Ca2+ sensors modulate asthmatic symptoms in an allergic model for asthma.

We previously described two novel peptides, Ca2+-like peptide (CALP) 1 and CALP2, which interact with Ca2+-binding EF hand motifs, and therefore have the characteristics to define the role of the Ca2+-sensing regulatory protein calmodulin in asthma. In the present study, the effects of the calcium-like peptides were investigated in an animal model for allergic asthma. For that purpose, sensitized guinea pigs were intratracheally pretreated with CALP1 or CALP2. Thirty minutes later, the animals were challenged with aerosolized ovalbumin. Acute bronchoconstriction was measured as well as characteristic features of asthma 6 and 24 hours (h) after challenge. Neither CALP1 nor CALP2 prevented the anaphylactic response elicited by ovalbumin challenge. However, CALP1 pretreatment attenuated the influx of inflammatory cells in the lungs 6 h after challenge.

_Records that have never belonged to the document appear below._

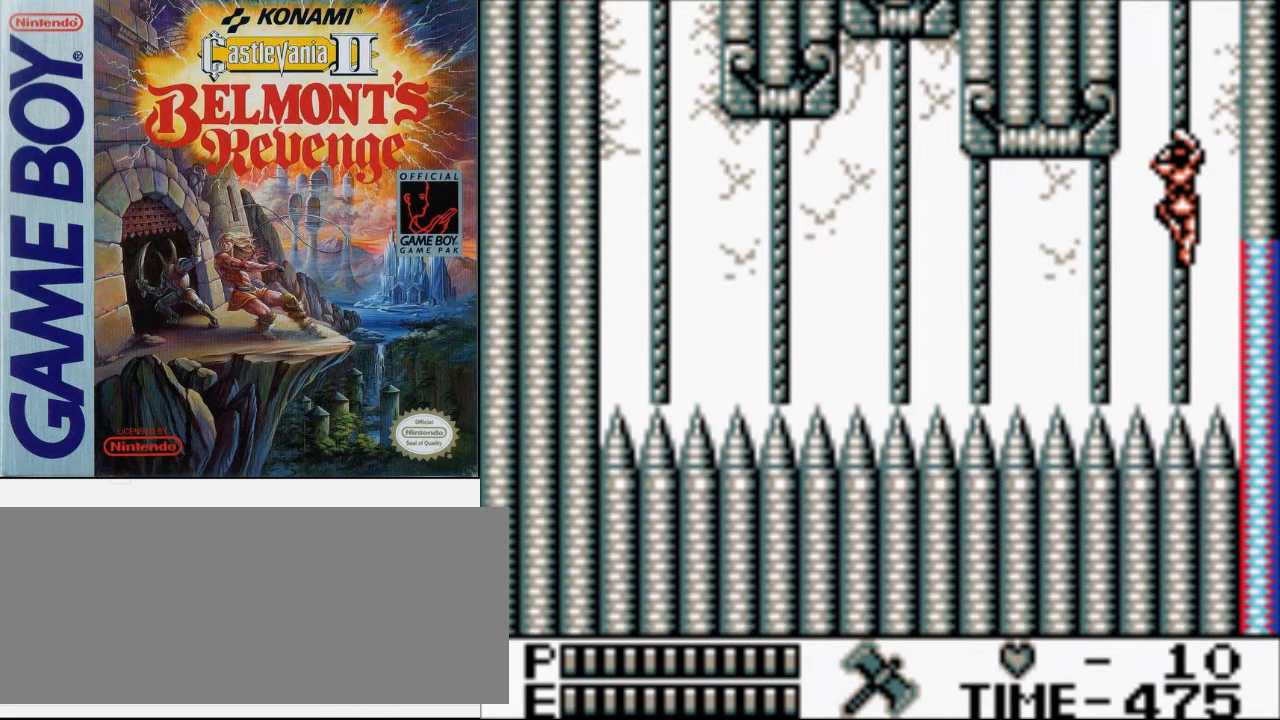
{"buttons": [], "events": [[100, "DPAD_UP", "up"]]}
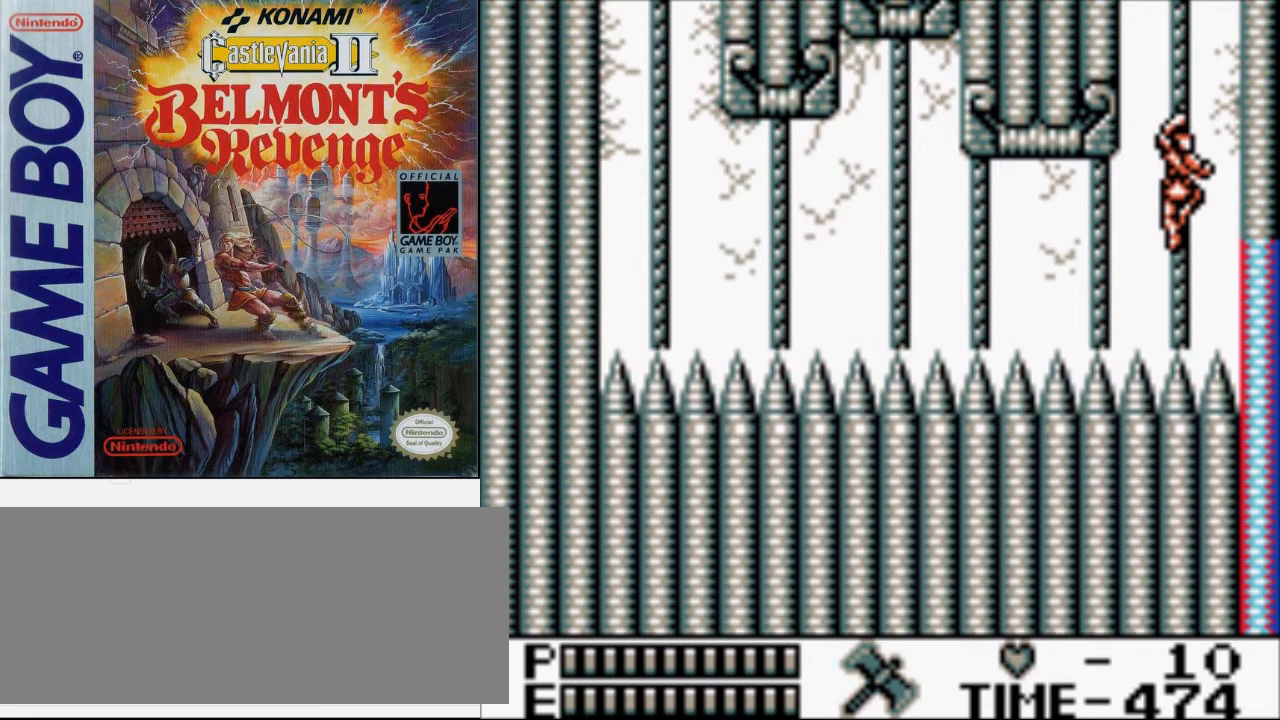
{"buttons": [], "events": []}
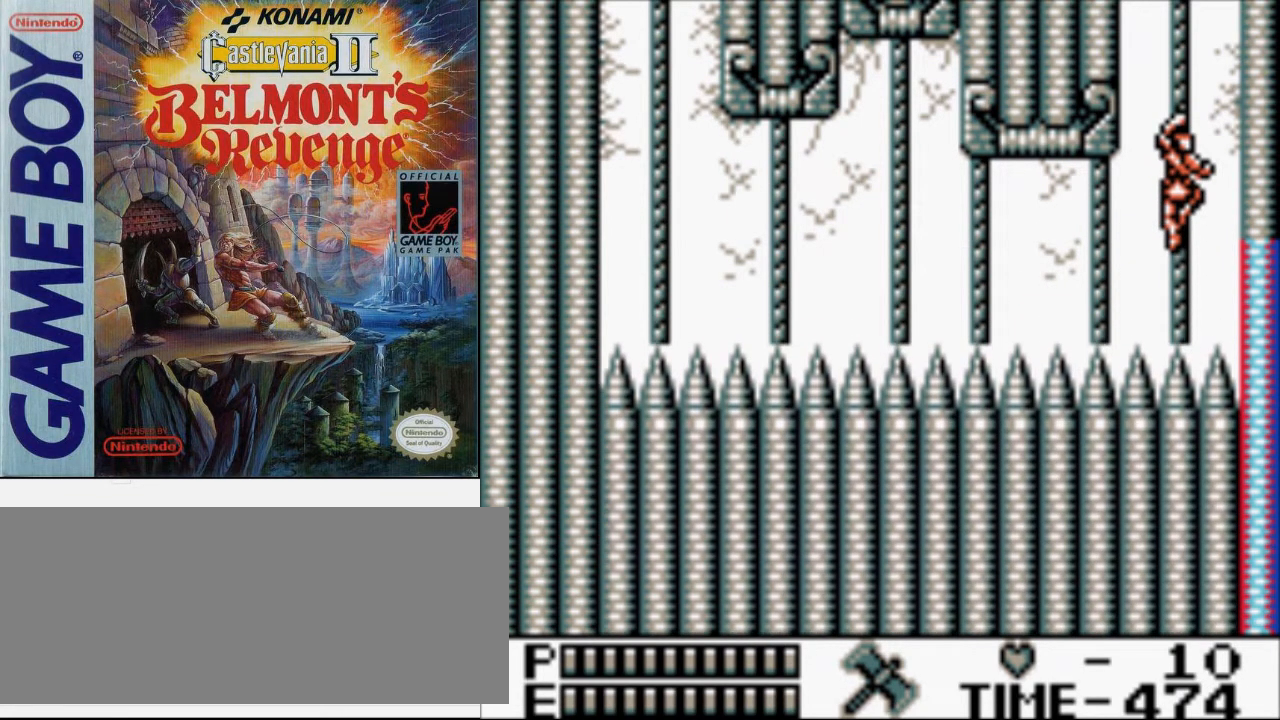
{"buttons": ["DPAD_UP"], "events": [[100, "DPAD_UP", "down"]]}
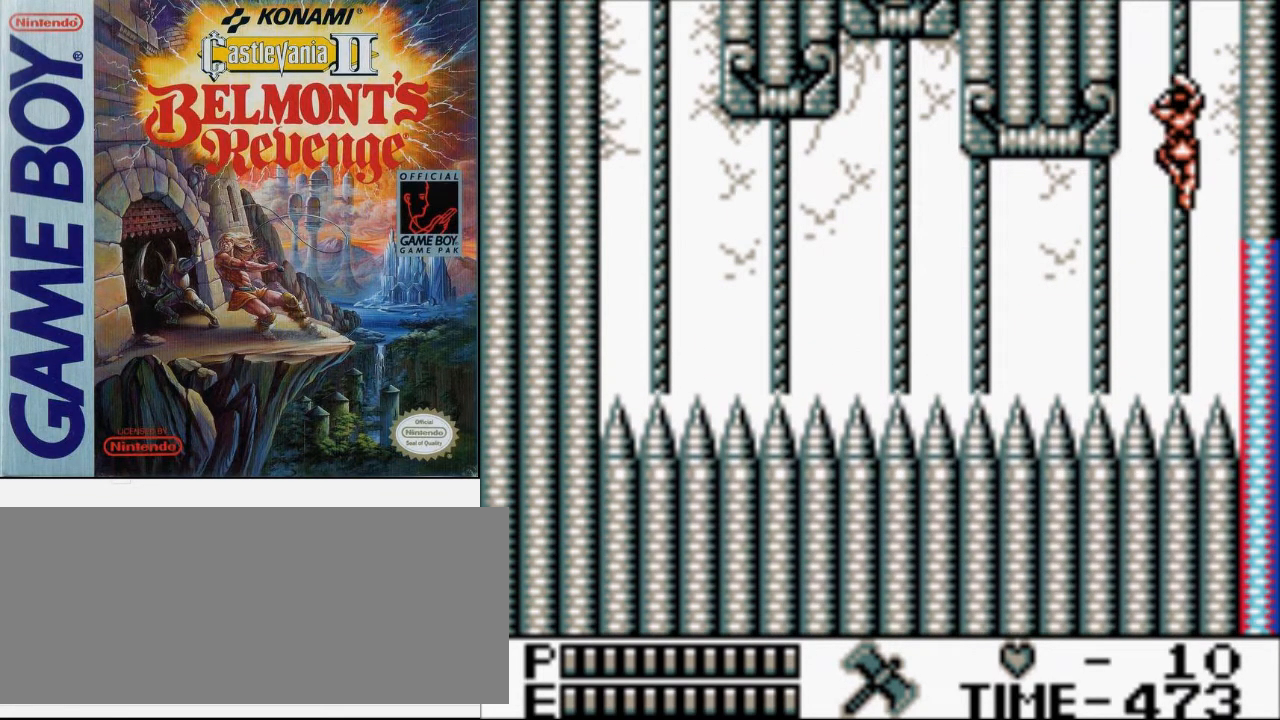
{"buttons": [], "events": [[33, "DPAD_UP", "up"]]}
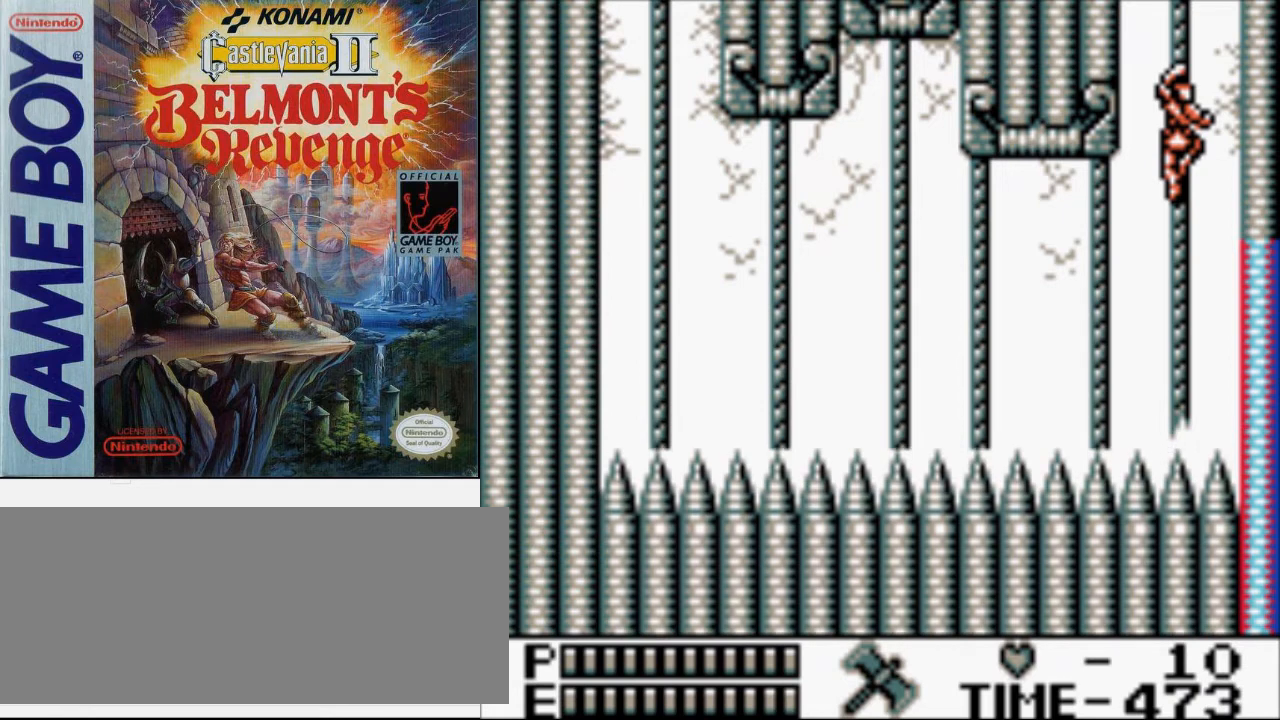
{"buttons": [], "events": []}
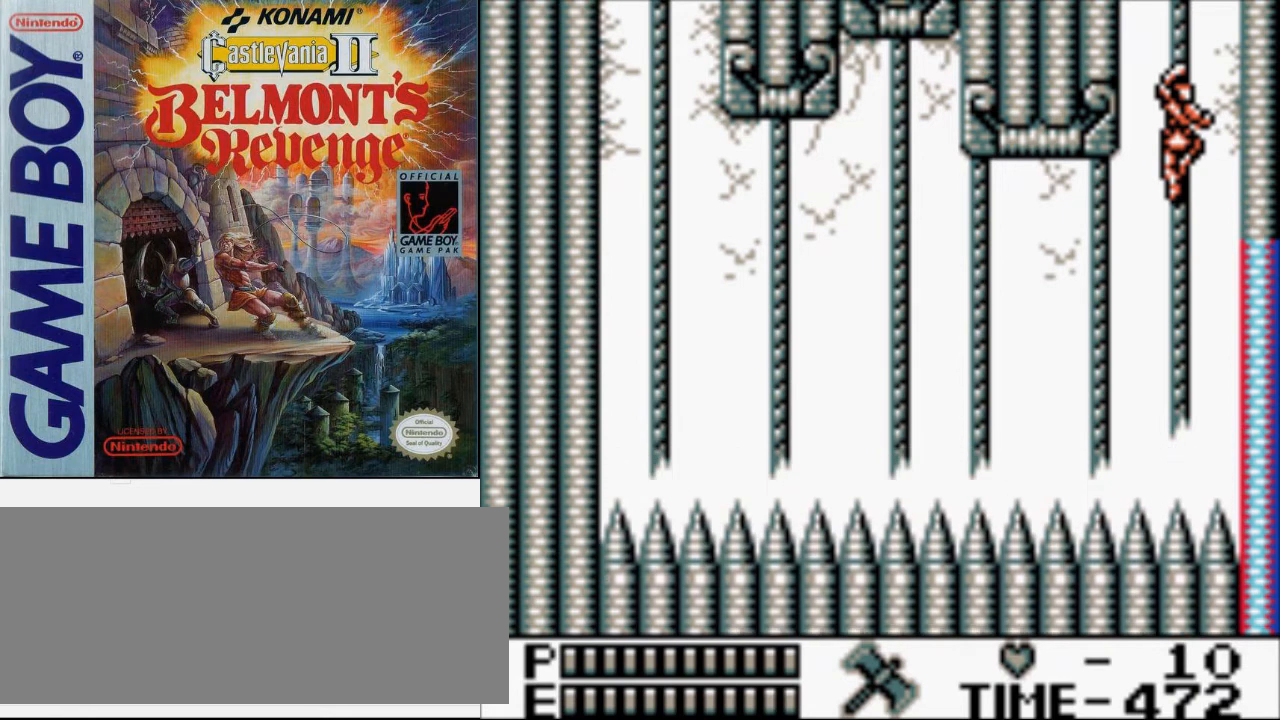
{"buttons": [], "events": []}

Furthermore, radical production by these cells was diminished both 6 and 24 h after challenge. Moreover, CALP1 completely inhibited airway hyperresponsiveness in vitro 24 h after challenge. We conclude that CALP1, as a selective calmodulin agonist, inhibits the development of asthmatic features probably via the attenuation of mast cell degranulation and radical production. Specific modulation of calmodulin activity might therefore be a potential new target for the treatment of allergic asthma.